3. 'Marxists' as in the organised Marxist movement that Du Bois, James and Wright came into contact with via the American Communist Party and Trotskyist groups.
4. The Marxism that especially CLR James developed during his break with Trotskyism and Leninism (if not Lenin himself).
5. The other Marxisms, to which CLR James contributed, but which also existed prior to CLR James' engagement with them - i.e. Marx's own work, and the Dutch and German left (and the other targets of Lenin's Left Wing Communism and Infantile Disorder, which precipitated the organisational and theoretical break with the third international).
James' excavation of the Haitian Revolution uncovered an historical episode which Marx never dealt with, and thus it corrects a massive omission from Marx's work. However in general I think it's more useful to treat Marx's output as incomplete (while providing some tools to tackle subjects that Marx didn't deal with sufficiently), rather than seeing James' work as a break with it, since many others have made that similar break with Leninism while retaining what's useful from Marx.
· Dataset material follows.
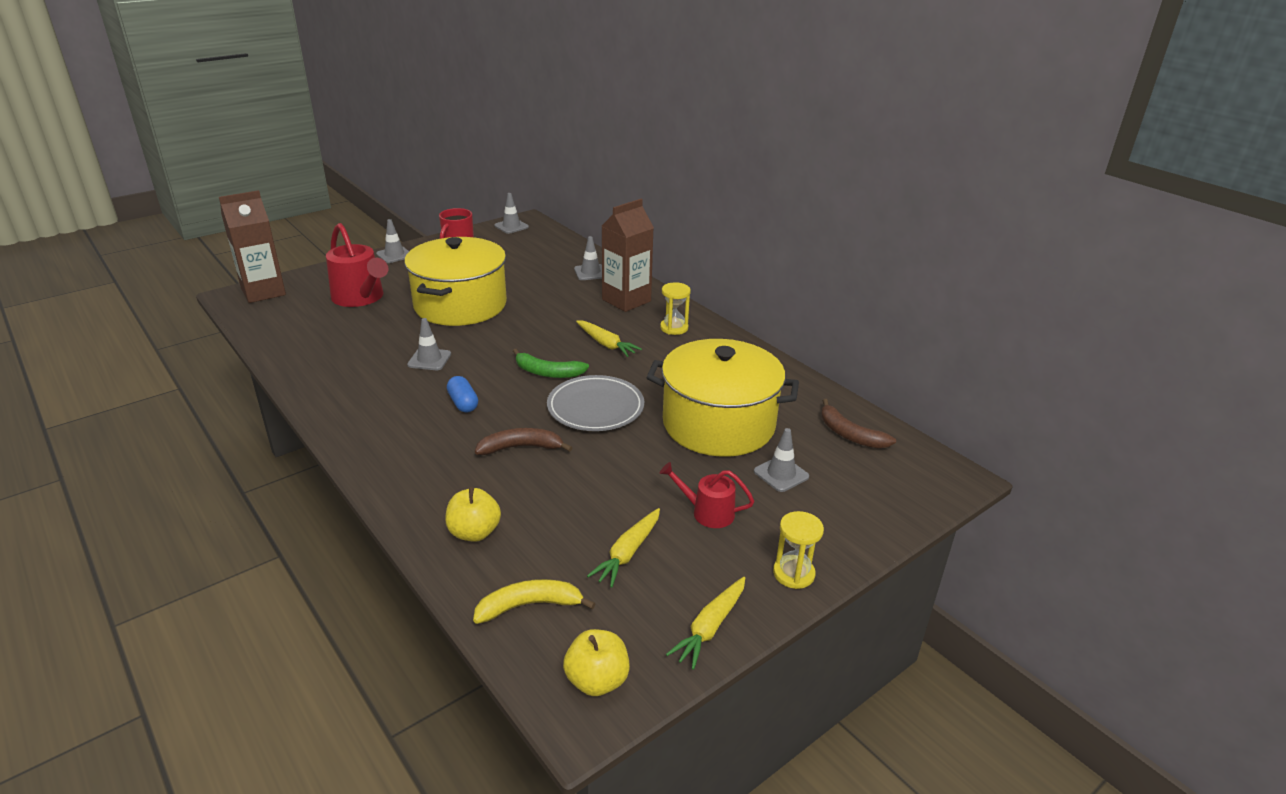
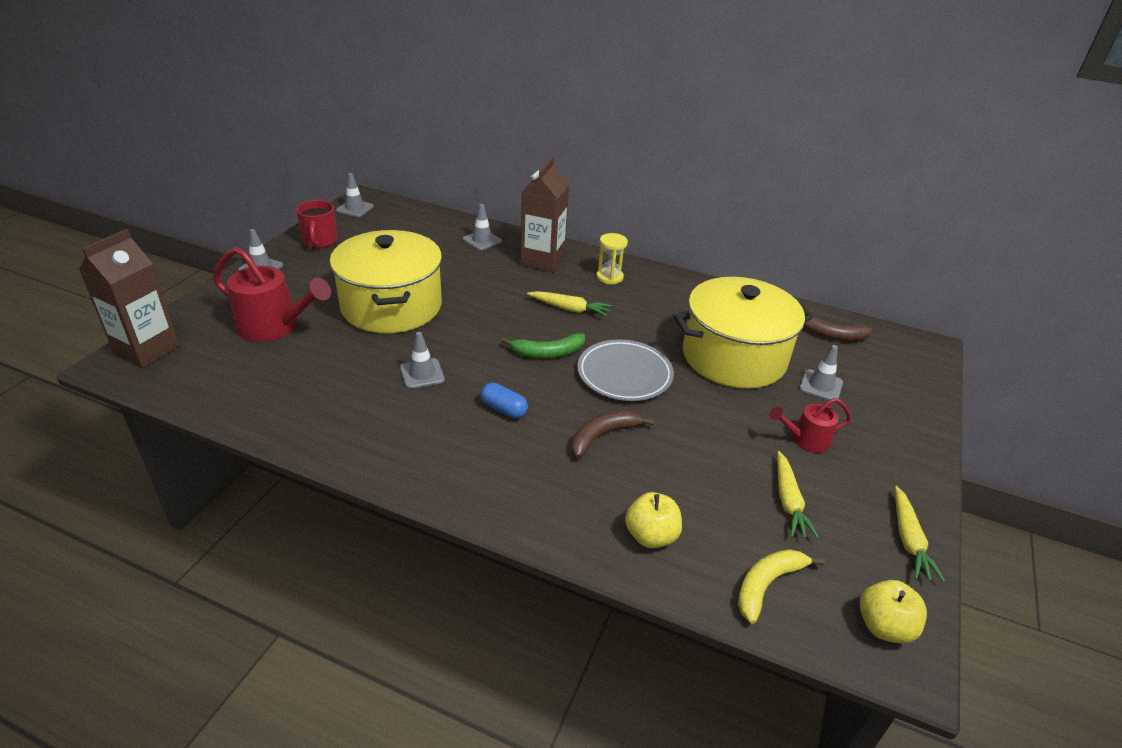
camera: 30 degrees left, 5 degrees up
yellow hourglass [773,511,824,589] -> none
It is this other Marxism where the treatment is lacking in Black Marxism. But it is in an engagement between Black Jacobins and the council communists that for example CLR James' landmark work Facing Reality from 1958 comes into play, and which allowed James to see the international significance of the 1956 Hungarian uprising. Is Robinson is dealing with James in the 1930s, before he reconnected with the dissident Marxist tradition in the late '40s and '50s (but was able to begin that break from his own historical investigation), or as a whole? Robinson also fails to mention Black women anarchists and Marxists such as Lucy Parsons or Claudia Jones, Parsons having produced a body of work and activism decades in advance of the people examined in the book.
The omission of Lucy Parsons also brings up an entirely separate discussion, which is the lack of mention of anarchism in the book - expected for something entitled 'Black Marxism' but maybe not for something attempting to wrestle with Marxism's limitations. However Robinson has apparently engaged with anarchism in his book 'Terms of Order', which i haven't read yet.